What’s available to help you eat healthily? Shopping tips from the NHLBI recommend comparing nutrition facts labels on packaged foods and selecting the one with the lowest total calories per serving.10 If you are thinking about minimizing fat sources, remember that a calorie is a calorie, regardless of whether it is from carbohydrate or fat. Be careful not to restrict healthy fats by focusing on carbohydrate-rich foods simply because they are fat-free. These foods might be similar or higher in calories than the regular version. The NHLBI Aim for a Healthy Weight web page includes a listing of low-fat, low-calorie food alternatives from the dairy, grains, meats, snacks and sweets, fats and oils, and baked and miscellaneous groups.

Physical Activities

Did you know that there are four types of physical activity that you should include in your exercise routine?11 Aerobic, muscle strengthening, bone strengthening, and stretching are activities that benefit the heart and lungs, improve strength and endurance, and keep bones strong.

Health benefits from physical activities increase with intensity. Daily routines such as driving a car or loading a dishwasher are light activities that don’t require much effort. Moderate-intense activities ask more of your heart and lungs and so return greater health benefits. How do you know when you’ve reached moderate intensity? You can talk but not sing.

What about vigorous-intensity activities? These activities make your heart, lungs, and muscles work and work hard! When you’re exercising vigorously, you can’t say more than a few words without getting out of breath.
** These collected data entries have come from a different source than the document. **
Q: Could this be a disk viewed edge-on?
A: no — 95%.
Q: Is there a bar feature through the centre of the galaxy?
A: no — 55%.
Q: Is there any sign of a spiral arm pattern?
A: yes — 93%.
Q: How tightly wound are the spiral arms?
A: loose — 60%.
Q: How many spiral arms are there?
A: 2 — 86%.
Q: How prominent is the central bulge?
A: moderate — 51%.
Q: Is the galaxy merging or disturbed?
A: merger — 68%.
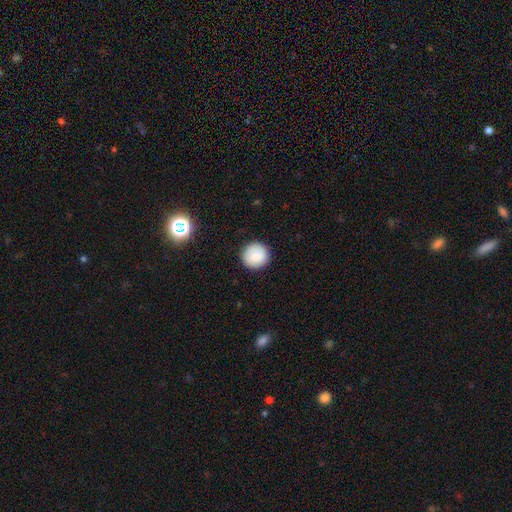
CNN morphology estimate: Smooth or featured: smooth — 85% (star or artifact — 8%)
How rounded: round — 94% (in between — 5%)
Merging: none — 90% (minor disturbance — 7%)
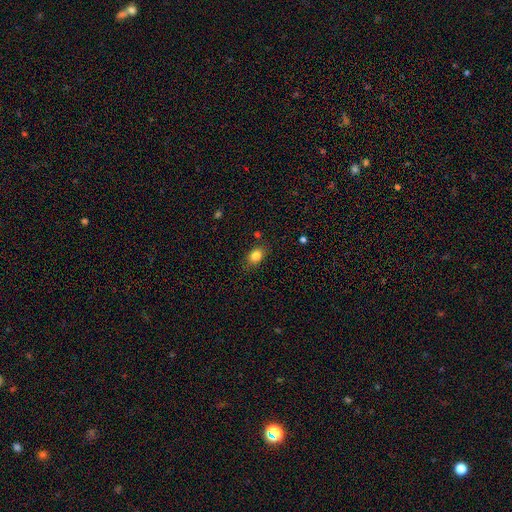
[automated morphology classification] Smooth or featured? smooth (83%)
How rounded? in between (76%)
Merging? none (80%)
Source: How Much Physical Activity Do Adults Need? US Centers for Disease Control and Prevention. https://www.cdc.gov/physicalactivity/basics/adults/index.htm. Reviewed May 14, 2020. Accessed January 16, 2021.

Summary

Managing a healthy weight and avoiding excess body fat is an important part of an overall healthy lifestyle. Excess body fat, particularly in the abdomen, is associated with an increased risk of chronic disease. Several tools are available for estimating body fat percentage. BMI uses height and weight to calculate a value that is categorized as underweight, healthy weight, overweight, and obese. Waist circumference is a second tool that provides an estimate of abdominal fat, which is used as an indicator of disease risk.

While making nutritious food choices that moderate total calories is an essential part of weight management, physical activity is needed too. The US Department of Agriculture; the Centers for Disease Prevention and Control; and the National Heart, Lung, and Blood Institute provide online tools for estimating calories in food and strategies for achieving physical activity goals.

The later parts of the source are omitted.